Patients now turn to the web for drugs due to the shortcomings

National
By Martin Ndiema | Jun 09, 2025
Adelight Okumu a resident of Sitikho village in Trans Nzoia county. [Martin Ndiema, Standard]

For Adelight Okumu, a 30-year-old mother of one from Kwanza constituency, life has become a delicate dance of survival and desperation.

Her world, one shaped by crutches, pain, and an unrelenting nerve disease, has been thrown into deeper turmoil by a health crisis that continues to erode public confidence in the country’s already strained healthcare system.

A four-year battle with a debilitating neurological condition has left Okumu dependent on physiotherapy and regular hospital visits.

However, with Kenya’s public health sector brought to its knees by the protracted shortcomings of the Social Health Authority (SHA), Okumu is one of thousands of patients now turning to the vast, unregulated internet in search of life-sustaining treatment.

“I was surprised when I woke up one day and was unable to talk. I used sign language, sometimes pointing and writing on paper, to communicate. It was terrible. Thank God and the doctors who put me on physiotherapy, and I regained my speech,”  Okumu he recounts, her voice quivering but steady.

Her illness began after an extended stay in the Intensive Care Unit at Kenyatta National Hospital.

Nerve damage

Though discharged with a hopeful prognosis, her health rapidly declined. A wave of fever and pain was followed by the grim realisation that muscle atrophy and nerve damage were robbing her of her physical independence.

Her speech returned after six agonising months of therapy but her legs still fail her.

And now, with health workers on strike and facilities like Kitale Referral Hospital closed or operating at skeletal levels, even the little progress she made is slipping away.

“The SHA has reversed the healing process,” she says with quiet anguish. “I used to attend physiotherapy twice a week — Tuesdays and Thursdays. But now I can’t. The hospitals are closed, and I can’t afford to have a private doctor visit me at home.”

The SHA has not only cut her off from essential services but pushed her into the perilous world of self-prescription.

With few alternatives, she now relies on online searches and social media forums for guidance on what drugs to take an option fraught with risks.

“The last time I searched for medication online, I got conflicting information. One site recommended a painkiller, another warned against it. But when you’re desperate, you try anything,” she says. 

Her situation is emblematic of a broader rural healthcare crisis, where access is not just a matter of distance but also of economics.

With specialists few and far between, and private neurologists in nearby Eldoret charging between Sh5,000 to Sh10,000 per visit, Okumu is left with no feasible medical option.

Only option

“Public hospitals would be ideal, but the strike has shut them down. I’m stuck,” she sighs.

This has left thousands in limbo particularly those in rural or marginalised regions, where public hospitals are the only option.

To make matters worse, private hospitals have turned away SHA-insured patients, citing massive unpaid debts.

“This has crippled my daughter. Even though we are insured through SHA, the hospitals don’t want to accept it. We are stuck between a failed public system and private hospitals that don’t care unless you pay upfront,” says Hellen Okumu, Adelight’s mother. 

She pauses before adding, her voice nearly breaking, “Anyone with a good heart, please help my daughter get the treatment she needs.”

Across the country, similar stories abound.

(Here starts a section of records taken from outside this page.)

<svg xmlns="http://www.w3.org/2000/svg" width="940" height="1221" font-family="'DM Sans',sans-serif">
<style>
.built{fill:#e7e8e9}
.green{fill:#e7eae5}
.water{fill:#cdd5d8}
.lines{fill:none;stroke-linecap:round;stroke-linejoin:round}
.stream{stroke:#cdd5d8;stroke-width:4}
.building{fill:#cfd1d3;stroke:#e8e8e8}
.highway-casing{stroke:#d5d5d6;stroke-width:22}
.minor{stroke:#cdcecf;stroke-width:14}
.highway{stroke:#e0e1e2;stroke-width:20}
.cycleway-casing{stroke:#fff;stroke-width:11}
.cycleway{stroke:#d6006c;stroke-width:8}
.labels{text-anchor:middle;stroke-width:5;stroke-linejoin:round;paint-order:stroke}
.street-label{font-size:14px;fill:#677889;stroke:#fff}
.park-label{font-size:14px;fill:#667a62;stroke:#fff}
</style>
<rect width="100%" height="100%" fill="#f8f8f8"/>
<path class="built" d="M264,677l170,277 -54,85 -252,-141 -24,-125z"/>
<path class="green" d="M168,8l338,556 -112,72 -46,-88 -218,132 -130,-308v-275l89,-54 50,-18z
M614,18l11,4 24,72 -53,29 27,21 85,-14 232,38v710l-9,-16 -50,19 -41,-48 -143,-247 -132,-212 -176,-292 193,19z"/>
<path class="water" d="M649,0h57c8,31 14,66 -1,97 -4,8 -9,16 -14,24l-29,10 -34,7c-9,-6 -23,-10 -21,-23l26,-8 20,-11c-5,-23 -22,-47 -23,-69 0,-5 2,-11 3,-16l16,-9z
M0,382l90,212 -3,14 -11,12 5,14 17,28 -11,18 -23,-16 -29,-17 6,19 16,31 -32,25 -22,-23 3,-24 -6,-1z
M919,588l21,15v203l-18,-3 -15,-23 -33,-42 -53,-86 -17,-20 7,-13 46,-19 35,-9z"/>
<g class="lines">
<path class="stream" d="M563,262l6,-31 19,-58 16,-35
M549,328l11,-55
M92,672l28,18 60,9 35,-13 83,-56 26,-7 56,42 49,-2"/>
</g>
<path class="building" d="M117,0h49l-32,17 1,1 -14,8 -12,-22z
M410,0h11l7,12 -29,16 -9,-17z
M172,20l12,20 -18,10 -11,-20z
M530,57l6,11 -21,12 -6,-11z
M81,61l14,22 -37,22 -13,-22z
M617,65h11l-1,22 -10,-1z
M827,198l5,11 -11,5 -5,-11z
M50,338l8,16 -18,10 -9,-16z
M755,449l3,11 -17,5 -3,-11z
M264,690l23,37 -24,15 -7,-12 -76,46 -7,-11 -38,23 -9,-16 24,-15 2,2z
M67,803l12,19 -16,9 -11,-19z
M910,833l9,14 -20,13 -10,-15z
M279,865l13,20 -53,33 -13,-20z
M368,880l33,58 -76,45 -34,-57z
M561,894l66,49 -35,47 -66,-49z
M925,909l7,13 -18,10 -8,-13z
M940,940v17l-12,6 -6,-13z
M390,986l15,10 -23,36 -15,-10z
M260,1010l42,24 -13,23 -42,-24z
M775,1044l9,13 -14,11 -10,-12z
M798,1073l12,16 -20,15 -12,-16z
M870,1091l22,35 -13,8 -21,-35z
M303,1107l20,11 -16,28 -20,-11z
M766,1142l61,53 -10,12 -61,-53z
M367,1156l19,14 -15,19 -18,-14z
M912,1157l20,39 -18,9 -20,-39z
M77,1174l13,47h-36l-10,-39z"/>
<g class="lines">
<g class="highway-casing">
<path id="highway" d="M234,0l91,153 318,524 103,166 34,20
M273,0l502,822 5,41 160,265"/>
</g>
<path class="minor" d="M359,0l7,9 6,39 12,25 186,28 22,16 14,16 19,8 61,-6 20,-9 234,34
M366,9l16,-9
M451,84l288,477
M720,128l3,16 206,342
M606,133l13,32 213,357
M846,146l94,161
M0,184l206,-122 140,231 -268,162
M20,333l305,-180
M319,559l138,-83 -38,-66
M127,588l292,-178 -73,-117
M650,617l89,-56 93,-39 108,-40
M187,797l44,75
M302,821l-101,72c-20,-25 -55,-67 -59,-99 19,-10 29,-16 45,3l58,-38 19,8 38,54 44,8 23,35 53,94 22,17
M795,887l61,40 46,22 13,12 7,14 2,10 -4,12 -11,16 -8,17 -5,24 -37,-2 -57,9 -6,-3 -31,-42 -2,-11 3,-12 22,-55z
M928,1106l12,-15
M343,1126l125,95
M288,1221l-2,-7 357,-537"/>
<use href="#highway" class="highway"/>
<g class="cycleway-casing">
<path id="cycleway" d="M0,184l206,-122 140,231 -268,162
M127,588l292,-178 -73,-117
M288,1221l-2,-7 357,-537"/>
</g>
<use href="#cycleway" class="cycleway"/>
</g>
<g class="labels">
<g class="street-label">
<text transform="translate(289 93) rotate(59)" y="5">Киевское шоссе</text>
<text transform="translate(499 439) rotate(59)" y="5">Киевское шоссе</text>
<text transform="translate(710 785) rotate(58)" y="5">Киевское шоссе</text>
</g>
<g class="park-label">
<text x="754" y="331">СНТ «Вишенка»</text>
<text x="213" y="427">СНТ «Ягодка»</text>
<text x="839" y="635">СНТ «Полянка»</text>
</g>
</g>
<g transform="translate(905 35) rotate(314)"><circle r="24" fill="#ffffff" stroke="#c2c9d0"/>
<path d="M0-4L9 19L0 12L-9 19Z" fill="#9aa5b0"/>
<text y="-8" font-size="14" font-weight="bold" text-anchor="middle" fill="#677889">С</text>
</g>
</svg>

Social media have become makeshift clinics as desperate Kenyans seek medical advice in places never meant for clinical care.

From mothers looking up dosages for antibiotics to patients Googling exercises for stroke recovery, the internet is now the primary care provider for thousands.

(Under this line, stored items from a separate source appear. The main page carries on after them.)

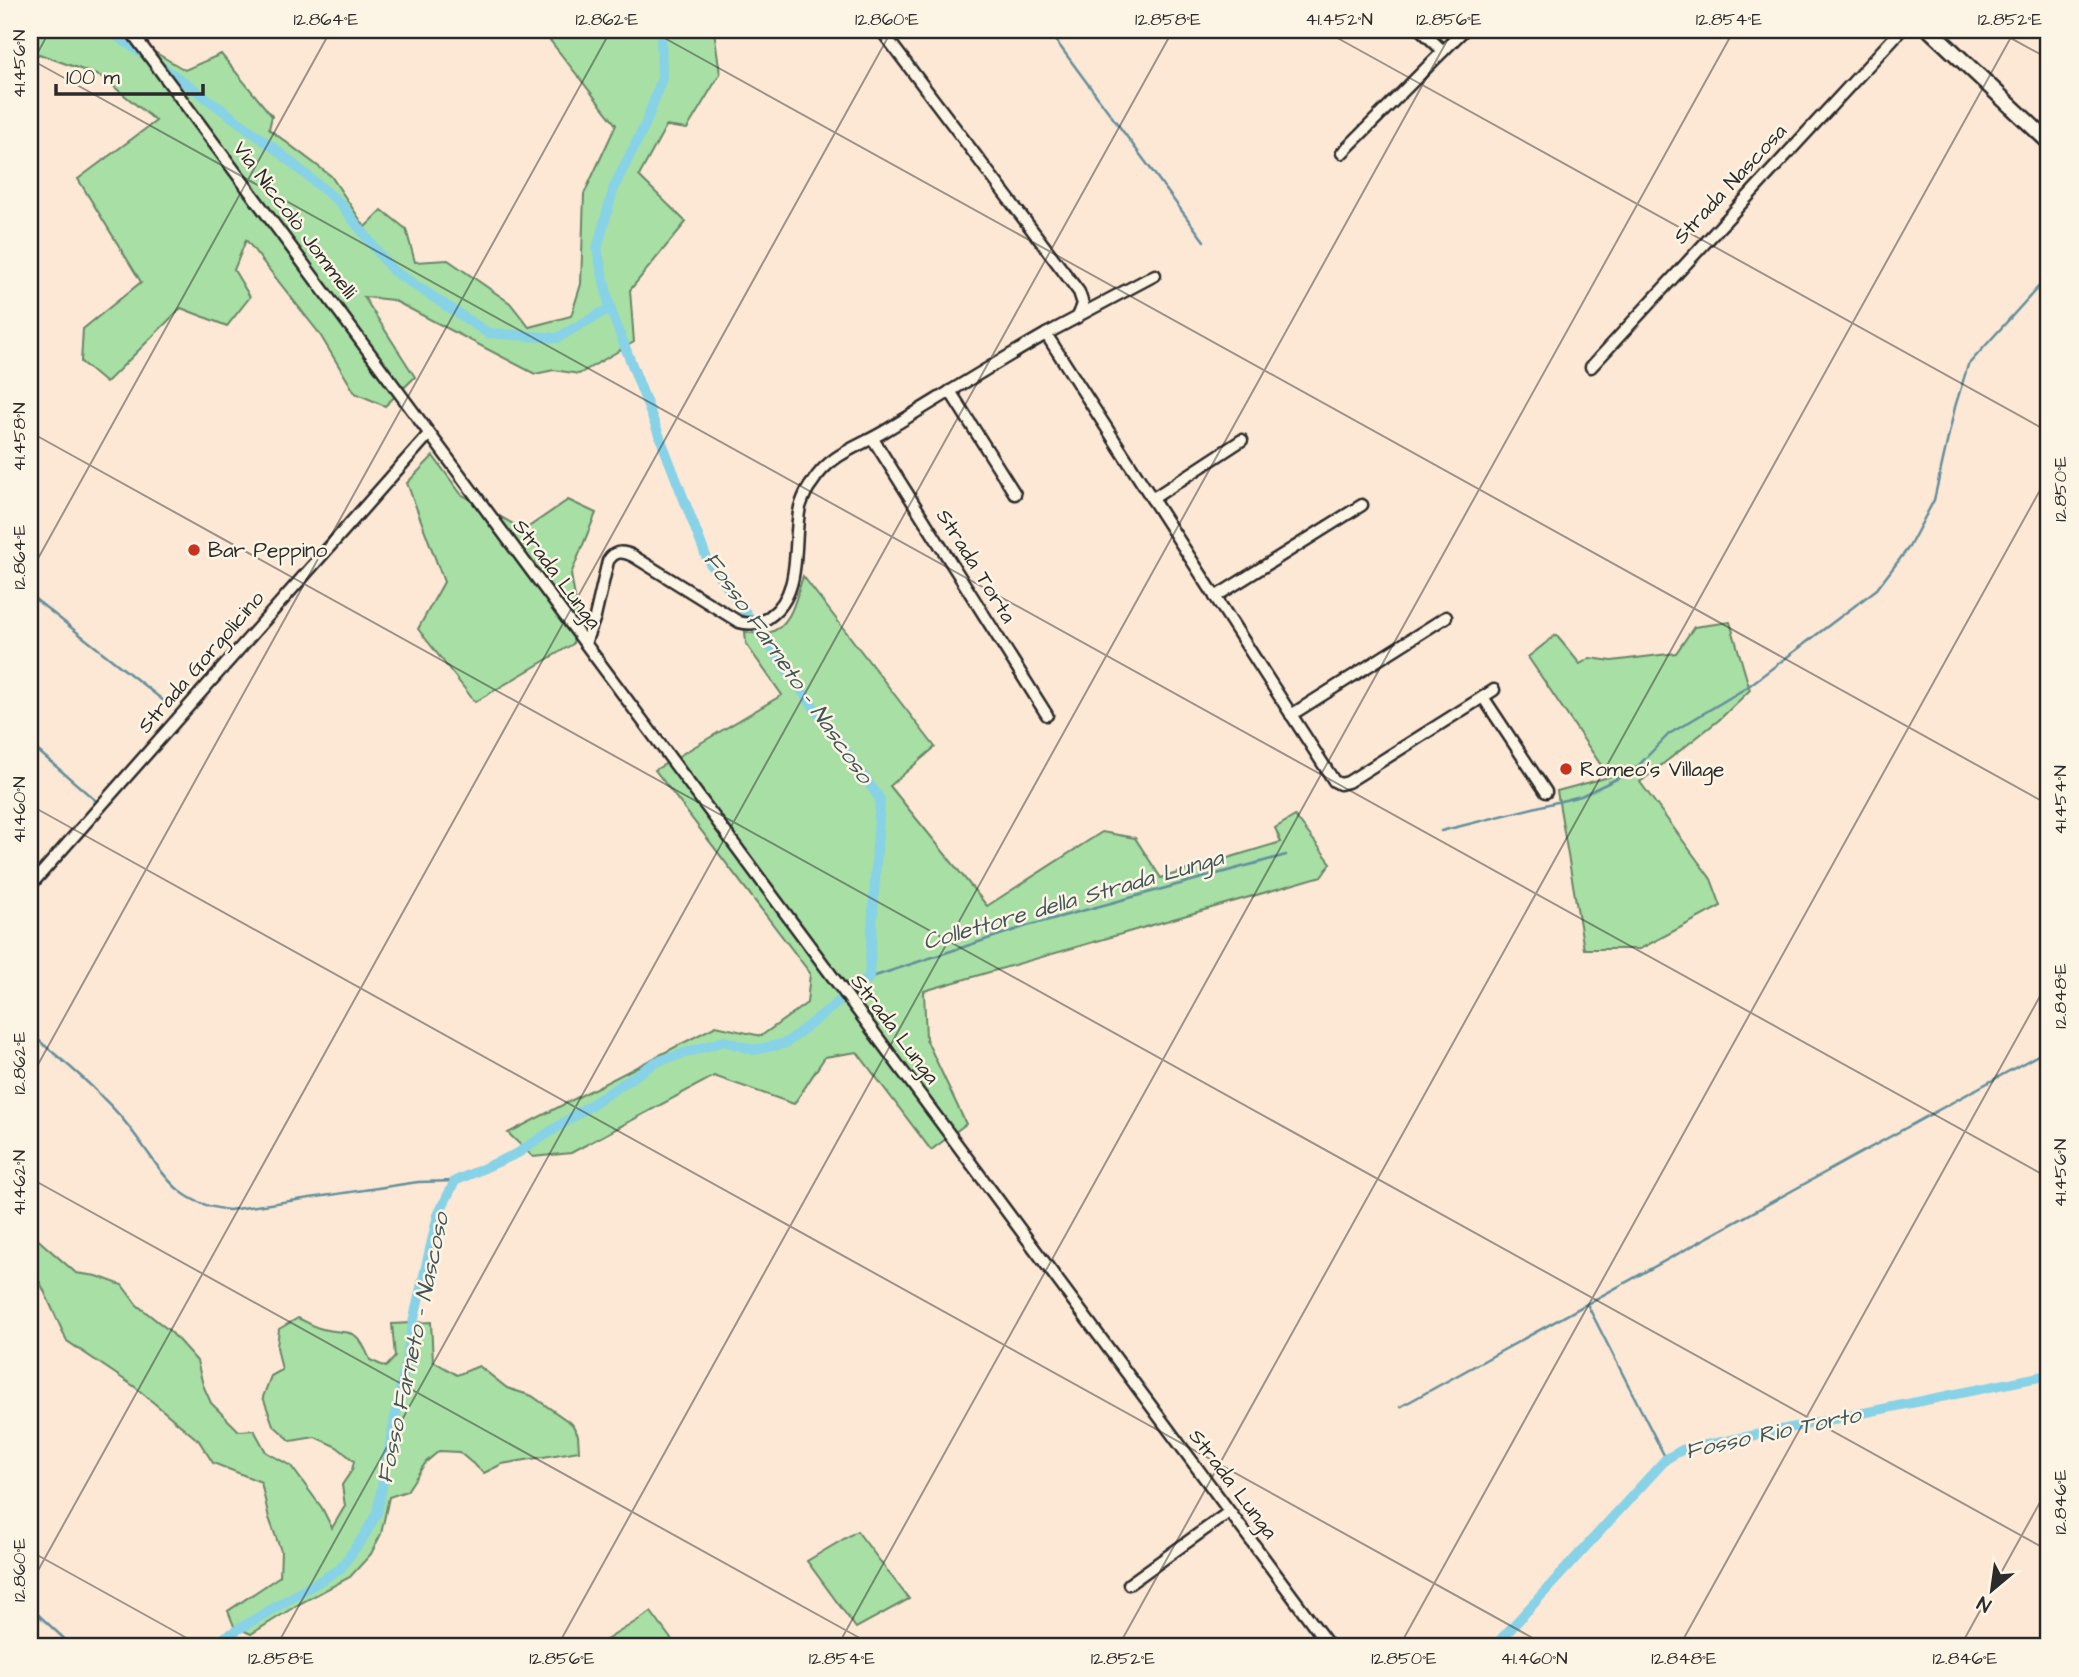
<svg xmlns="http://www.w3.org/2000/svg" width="2079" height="1677" font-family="'Architects Daughter',sans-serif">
	<rect width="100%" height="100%" fill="#fde8d5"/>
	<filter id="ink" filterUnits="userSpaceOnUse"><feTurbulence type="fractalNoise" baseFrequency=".0143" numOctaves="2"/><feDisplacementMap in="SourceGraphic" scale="14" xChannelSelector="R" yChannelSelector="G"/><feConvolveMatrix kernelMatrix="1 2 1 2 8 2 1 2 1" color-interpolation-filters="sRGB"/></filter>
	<g filter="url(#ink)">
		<g fill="#a7dfa4" stroke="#698568" stroke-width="2">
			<polygon points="30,30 117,30 185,70 221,54 272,116 269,129 331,176 365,227 382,210 406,229 415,262 448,260 510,303 529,327 571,316 581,284 584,194 616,125 542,30 714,30 720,74 687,129 666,126 639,176 686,222 630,290 634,342 579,374 554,370 535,374 393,300 364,297 415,377 385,406 355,393 319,333 246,240 234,270 250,297 227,326 181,308 106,383 81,362 83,329 141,282 78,179 156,121 102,77 39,54 30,61"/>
			<polygon points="433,456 461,494 524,530 568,500 596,513 571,574 577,609 573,644 475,702 418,629 444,582 407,483"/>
			<path d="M803,576L935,747L890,786L987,906L1102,832L1135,838L1161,878L1281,842L1275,828L1295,816L1331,863L1322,876L924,991L926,1039L966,1124L931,1150L857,1052L825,1057L794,1104L714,1076L571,1153L533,1157L508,1133L716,1026L761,1036L807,1003L810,973L655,770L782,695L746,644L745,632C752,633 761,635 768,633C792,627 796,597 803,576Z"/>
			<polygon points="1730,622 1750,690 1719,720 1640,782 1711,879 1721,906 1640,949 1584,949 1557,791 1609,777 1528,657 1556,635 1580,664 1590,658 1612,661 1676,653 1694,627"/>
			<path d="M30,1236L35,1237L76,1273L97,1276L122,1285L137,1305L171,1332L197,1361L203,1385L211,1403L239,1431L254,1430L266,1452L291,1466L322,1508L332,1528L345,1506L342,1485L352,1470L354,1461L337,1447L315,1437L291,1441L273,1425L263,1397L271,1376L282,1370L277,1347L279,1329L298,1318C305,1321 312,1326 319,1328C349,1337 355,1322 370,1360L386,1367L395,1357L392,1324L431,1322L433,1361L457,1375L479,1366L507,1388L532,1396L572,1424L578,1435L579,1451L502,1464L484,1473L459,1452L439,1451L426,1462L407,1491L389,1497L381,1534L371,1554L350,1577L299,1604L251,1634L234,1626L228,1611L280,1576L281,1551L269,1518L261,1482L213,1463L199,1441L135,1387L67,1341L40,1282L30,1278Z"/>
			<polygon points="857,1531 909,1599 856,1628 807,1561"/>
			<polygon points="651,1612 677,1647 595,1647"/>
		</g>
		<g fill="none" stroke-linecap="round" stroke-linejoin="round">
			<g stroke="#628f9c" stroke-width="2.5">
				<polyline points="1048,30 1204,241"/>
				<polyline points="30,595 169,705"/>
				<polyline points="30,744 95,800"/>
				<polyline points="1441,831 1581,796 1633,771 1669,734 1746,688 1877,589 1909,547 1934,500 1955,407 1968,365 2049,275"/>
				<polyline points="869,978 1027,926 1286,855"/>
				<path d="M30,1033C54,1054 81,1074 103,1098C116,1110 128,1125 138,1139C166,1177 178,1204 229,1210L418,1182L455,1181"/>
				<polyline points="1587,1304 1666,1459"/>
				<polyline points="1400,1407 2049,1049"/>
				<polyline points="30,1607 73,1647"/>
			</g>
			<g stroke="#87d2e7" stroke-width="10">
				<polyline points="108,30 194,89 274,148 340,203 392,270 488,333 557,338 610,308 597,249 614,187 646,123 662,78 661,30"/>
				<polyline points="215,1647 225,1637 340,1569 364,1536 377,1513 414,1318 438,1215 455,1181 518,1153 656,1062 724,1041 754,1050 786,1043 869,978 880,799 707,559 610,308"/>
				<polyline points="1494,1647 1666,1459 1682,1450 2049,1375"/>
			</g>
			<g stroke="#2b2b2b" stroke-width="15">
				<g id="street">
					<polyline points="130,30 1330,1647"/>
					<polyline points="881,30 1079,292 1083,304 1078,317 1046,334"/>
					<polyline points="1421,30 1443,51"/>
					<polyline points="1342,153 1464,30"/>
					<polyline points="1078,316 1155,275"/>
					<polyline points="1591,367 1901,30"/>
					<polyline points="950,391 1015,494"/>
					<polyline points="873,439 1047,715"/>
					<polyline points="1152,499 1242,440"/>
					<polyline points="1215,597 1362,505"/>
					<path d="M585,643L595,617L608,561C615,550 623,551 633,556L739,622C750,625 760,624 769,617C804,593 792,542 800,507C803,498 806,490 812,483C831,453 857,448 885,431C938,399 992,365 1046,334L1334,781L1340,784L1348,782L1494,690"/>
					<polyline points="1483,697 1546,792"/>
					<polyline points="1291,715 1446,617"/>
					<polyline points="30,886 429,434"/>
					<polyline points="1129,1584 1229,1512"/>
				</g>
			</g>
			<g stroke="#2b2b2b" stroke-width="19">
				<polyline id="secondary" points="1930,30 2049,142"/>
			</g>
			<use href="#street" stroke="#fcf5e5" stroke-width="10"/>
			<use href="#secondary" stroke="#fcf5e5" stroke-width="14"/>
		</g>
	</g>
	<path fill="none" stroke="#2b2b2b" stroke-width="2" stroke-opacity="0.45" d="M650,30L2049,805M1323,30L2049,432M1996,30L2049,59M30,59L2049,1178M30,67L50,30M30,432L2049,1551M30,573L331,30M30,805L1549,1647M30,1079L611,30M30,1178L876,1647M30,1551L203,1647M30,1585L892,30M276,1647L1173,30M557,1647L1453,30M837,1647L1734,30M1118,1647L2015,30M1399,1647L2049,474M1679,1647L2049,980M1960,1647L2049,1486"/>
	<g fill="#c8321e" stroke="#fcf5e5" stroke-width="2.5">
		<circle cx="194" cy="550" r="7"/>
		<circle cx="1566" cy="769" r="7"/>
	</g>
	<g text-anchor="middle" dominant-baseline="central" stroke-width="5" stroke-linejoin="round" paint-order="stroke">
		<g font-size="21" fill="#2b2b2b" stroke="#fcf5e5">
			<text transform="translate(1730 184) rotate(-47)">Strada Nascosa</text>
			<text transform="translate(295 220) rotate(53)">Via Niccolò Jommelli</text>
			<text transform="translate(976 566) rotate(58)">Strada Torta</text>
			<text transform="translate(557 574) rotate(53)">Strada Lunga</text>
			<text transform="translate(201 662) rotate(-49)">Strada Gorgolicino</text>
			<text transform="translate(895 1029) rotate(53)">Strada Lunga</text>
			<text transform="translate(1233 1484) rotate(53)">Strada Lunga</text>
		</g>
		<g font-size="21" fill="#2b2b2b" stroke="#fcf5e5" text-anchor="start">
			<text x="208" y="550">Bar Peppino</text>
			<text x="1580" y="769">Romeo's Village</text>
		</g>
		<g font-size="23" font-style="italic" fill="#42555a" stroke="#fcf5e5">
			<text transform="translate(788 668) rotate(55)">Fosso Farneto - Nascoso</text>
			<text transform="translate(1073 900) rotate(-16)">Collettore della Strada Lunga</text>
			<text transform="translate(413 1348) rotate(-78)">Fosso Farneto - Nascoso</text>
			<text transform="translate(1773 1433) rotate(-12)">Fosso Rio Torto</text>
		</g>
	</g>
	<rect width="2079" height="1677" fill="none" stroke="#fcf5e5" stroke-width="77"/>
	<g transform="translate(1992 1590) rotate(209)" stroke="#fcf5e5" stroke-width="5" paint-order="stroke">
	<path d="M0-5L12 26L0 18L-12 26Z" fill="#2b2b2b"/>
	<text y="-10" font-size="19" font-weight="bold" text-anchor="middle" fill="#2b2b2b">N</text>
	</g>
	<path d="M56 84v10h147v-10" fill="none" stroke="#2b2b2b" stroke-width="3.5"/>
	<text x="66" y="84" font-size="21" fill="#2b2b2b" stroke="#fcf5e5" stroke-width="5" paint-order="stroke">100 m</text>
	<rect x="38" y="38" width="2002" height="1600" fill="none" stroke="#2b2b2b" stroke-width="2.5"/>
	<g font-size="18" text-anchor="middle" fill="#2b2b2b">
		<text x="326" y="25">12.864°E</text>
		<text x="607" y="25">12.862°E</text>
		<text x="887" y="25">12.860°E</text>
		<text x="1168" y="25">12.858°E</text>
		<text x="1339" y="25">41.452°N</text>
		<text x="1449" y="25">12.856°E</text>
		<text x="1729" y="25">12.854°E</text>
		<text x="2010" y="25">12.852°E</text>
		<text transform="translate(19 64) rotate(-90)" y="6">41.456°N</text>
		<text transform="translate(19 437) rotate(-90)" y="6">41.458°N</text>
		<text transform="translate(2060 489) rotate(-90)" y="6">12.850°E</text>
		<text transform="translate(19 557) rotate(-90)" y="6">12.864°E</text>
		<text transform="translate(2060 800) rotate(-90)" y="6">41.454°N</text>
		<text transform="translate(19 810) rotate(-90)" y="6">41.460°N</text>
		<text transform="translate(2060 996) rotate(-90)" y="6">12.848°E</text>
		<text transform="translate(19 1063) rotate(-90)" y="6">12.862°E</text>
		<text transform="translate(2060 1173) rotate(-90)" y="6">41.456°N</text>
		<text transform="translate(19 1183) rotate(-90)" y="6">41.462°N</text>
		<text transform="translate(2060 1502) rotate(-90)" y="6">12.846°E</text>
		<text transform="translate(19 1570) rotate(-90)" y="6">12.860°E</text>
		<text x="281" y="1664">12.858°E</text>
		<text x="562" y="1664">12.856°E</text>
		<text x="842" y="1664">12.854°E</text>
		<text x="1123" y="1664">12.852°E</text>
		<text x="1404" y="1664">12.850°E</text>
		<text x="1534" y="1664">41.460°N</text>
		<text x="1684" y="1664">12.848°E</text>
		<text x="1965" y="1664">12.846°E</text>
	</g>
</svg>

But the dangers are palpable.

“Self-prescription can lead to adverse drug reactions, misuse of medication, and worsening of symptoms. People are taking medicines based on outdated or incorrect information, often from forums that lack medical oversight,” warns Lydia Chemutai, a neurologist based in Eldoret.

Dr Chemutai adds that neurological patients are among the most vulnerable during the ongoing strike.

“Many of these patients require consistent, long-term therapy. Disrupting their regimen even for a few weeks can reverse years of progress.”

This concern is echoed by global research. A study published by The Lancet Neurology in 2023 found that more than three billion people worldwide live with some form of neurological condition.

Leading cause

These illnesses have now overtaken other non-communicable diseases as the leading cause of disability and death globally.

According to the study, more than 80 per cent of neurological-related deaths and health loss occur in low- and middle-income countries.

In many of these regions, including Kenya, there is a severe shortage of neurological professionals.

Back in Kwanza, Okumu knows these statistics all too well. She has lived them.

“I want to work, to support my daughter and my younger sister. But how can I, if I can’t even walk to the bathroom on my own?”  She says, glancing at the walls of her modest home.

Okumu’s daughter, barely eight, has grown up watching her mother struggle with tasks most take for granted.